Users, Designers, Engineers
Mithat Konar
2011–10–13
Topics
- You versus the user
- Designer-thinking
You versus the user
You versus the user
- Interface design isn’t about you.
- Interface design is about what works for your users.
- Mithat’s maxim: You are not a typical user.
Typical ‘me-centric’ mistakes
- “It makes sense to me.”
- So what?
- “Know thy users, for they are not you!” [Tidwell]
- “The user needs to think about what s/he is doing.”
- No, s/he doesn’t. Worse — s/he won’t.
- Mithat’s maxim: The easier you make it for someone to do something, the more they will do it.
- “It’s just a face. It doesn’t really have an impact on function.”
- Ugly things don’t get used.
- Pretty things get used.
You versus the user
- Successful design is user-centric, not thing-centric.
- Successful design also balances what are typically conflicting requirements.
- The next section will help us understand this better.
Designer-thinking
Designer-thinking
- Nigel Cross, Designerly Ways of Knowing
- The sciences and the humanities have been recognized as the two primary educational cultures.
- Design is the third culture.
Three cultures
- Core languages
- Humanities: literacy
- Science: numeracy
- Design: modeling
- Core phenomenon of study
- Humanities: the human experience
- Science: the natural world
- Design: the human-made world
Three cultures
- Core methods
- Humanities: analogy, metaphor, criticism, evaluation
- Science: experiment, classification, analysis
- Design: modeling, pattern-formation, synthesis
- Core values
- Humanities: subjectivity, imagination, committment, concern for justice
- Science: objectivity, rationality, neutrality, concern for truth
- Design: practicality, ingenuity, empathy, concern for appropriateness
Design processes
- Designers and scientists think, work, and solve problems differently. (Lawson as reported by [Cross])
- Scientists: problem-focused strategies, optimizing
- Designers: solution-focused strategies, satisficing
Design processes
- Solution-focus makes sense for design.
- Scientists can say, “more time is needed to get to the truth.”
- Designers are constrained to develop things that work in limited time.
- Science and scholarly problems are (artificially) well-structured.
- Design problems are often ill-defined, ill-structured, ‘wicked’.
Design processes
The scientific method is a … problem-solving behaviour employed in finding out the nature of what exists, whereas the design method is a pattern of behaviour employed in inventing things of value which do not yet exist.
Science is analytic; design is constructive.
(Attributed to Gregory in [Cross]; emphasis added)
Design processes
The natural sciences are concerned with how things are … design, on the other hand, is concerned with how things ought to be.
(Attributed to Simon in [Cross]; emphasis added)
Design processes
To base design theory on inappropriate paradigms of logic and science is to make a bad mistake.
Logic has interests in abstract forms.

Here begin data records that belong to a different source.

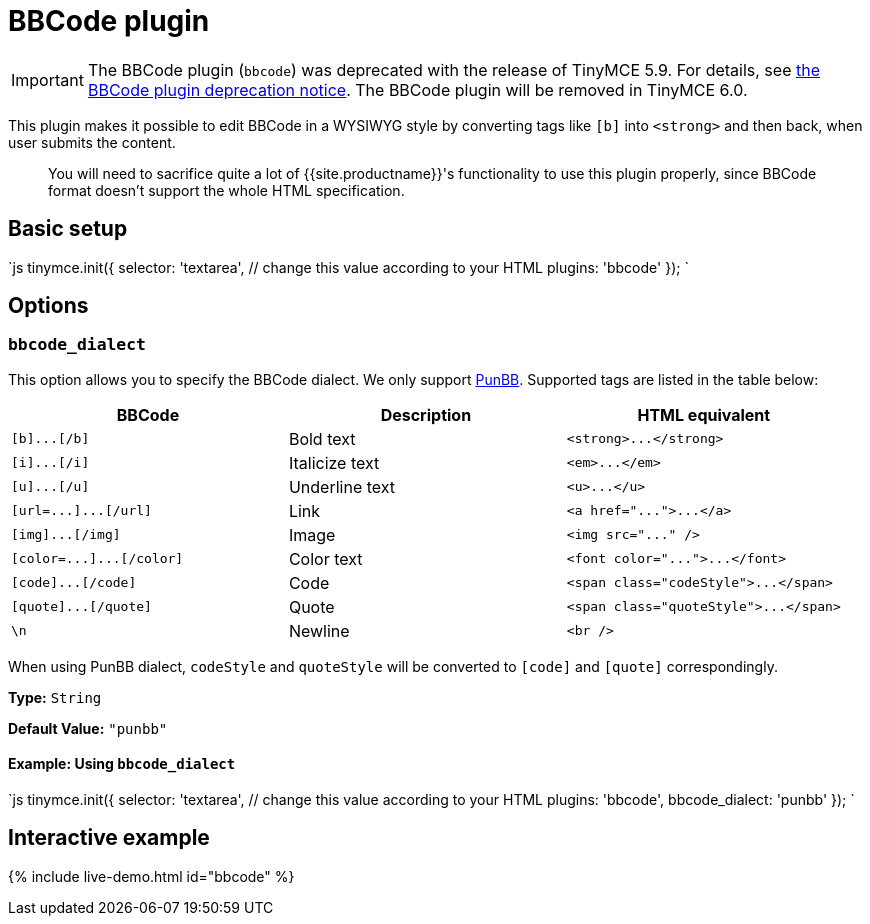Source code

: = BBCode plugin
:description: Add basic BBCode input/output support to TinyMCE.
:description_short: Add basic BBCode input/output to TinyMCE.
:keywords: punbb informer
:title_nav: BBCode

IMPORTANT: The BBCode plugin (`bbcode`) was deprecated with the release of TinyMCE 5.9. For details, see link:{{site.baseurl}}/release-notes/release-notes59/#thebbcodebbcodeplugin[the BBCode plugin deprecation notice]. The BBCode plugin will be removed in TinyMCE 6.0.

This plugin makes it possible to edit BBCode in a WYSIWYG style by converting tags like `[b]` into `<strong>` and then back, when user submits the content.

____
You will need to sacrifice quite a lot of {{site.productname}}'s functionality to use this plugin properly, since BBCode format doesn't support the whole HTML specification.
____

== Basic setup

`js
tinymce.init({
  selector: 'textarea',  // change this value according to your HTML
  plugins: 'bbcode'
});
`

== Options

=== `bbcode_dialect`

This option allows you to specify the BBCode dialect. We only support http://punbb.informer.com/[PunBB]. Supported tags are listed in the table below:

|===
| BBCode | Description | HTML equivalent

| `+[b]...[/b]+`
| Bold text
| `+<strong>...</strong>+`

| `+[i]...[/i]+`
| Italicize text
| `+<em>...</em>+`

| `+[u]...[/u]+`
| Underline text
| `+<u>...</u>+`

| `+[url=...]...[/url]+`
| Link
| `+<a href="...">...</a>+`

| `+[img]...[/img]+`
| Image
| `+<img src="..." />+`

| `+[color=...]...[/color]+`
| Color text
| `+<font color="...">...</font>+`

| `+[code]...[/code]+`
| Code
| `+<span class="codeStyle">...</span>+`

| `+[quote]...[/quote]+`
| Quote
| `+<span class="quoteStyle">...</span>+`

| `\n`
| Newline
| `<br />`
|===

When using PunBB dialect, `codeStyle` and `quoteStyle` will be converted to `[code]` and `[quote]` correspondingly.

*Type:* `String`

*Default Value:* `"punbb"`

==== Example: Using `bbcode_dialect`

`js
tinymce.init({
  selector: 'textarea',  // change this value according to your HTML
  plugins: 'bbcode',
  bbcode_dialect: 'punbb'
});
`

== Interactive example

{% include live-demo.html id="bbcode" %}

Science investigates extant forms. Design initiates novel forms.
(Attributed to March in [Cross]; emphasis added)
Designerly thinking
- Different cognitive skills:
- Deductive and inductive reasoning traditionally used everywhere.
- Designerly thinking requires constructive reasoning as well.
Designerly thinking
- Designerly thinking tends to focus on pattern synthesis rather than pattern recognition.
- Solution doesn’t pre-exist awaiting discovery or recognition.
- Solution must be actively constructed or synthesized.
- Often around an ordering principle (or principle of organization).
- “Abstract patterns of user requirements are turned into concrete patterns of an actual object.” [Cross]
Designerly education
- Patterns and ordering principles are difficult to notate.
- Unlike math and natural language
- Makes theorizing and meta-conceptualization difficult.
- Makes concept-based design education hard.
- Therefore most design teaching is ‘hands on’.
Notes
Cross, Nigel. “Designerly Ways of Knowing.” Design Studies 3, no. 4 (1982): 221–227.
Tidwell, Jenifer. “Organizing the Page: Layout of Page Elements.” In Designing interfaces. 2 ed. Sebastopol, CA: O’Reilly, 2011. 131–189.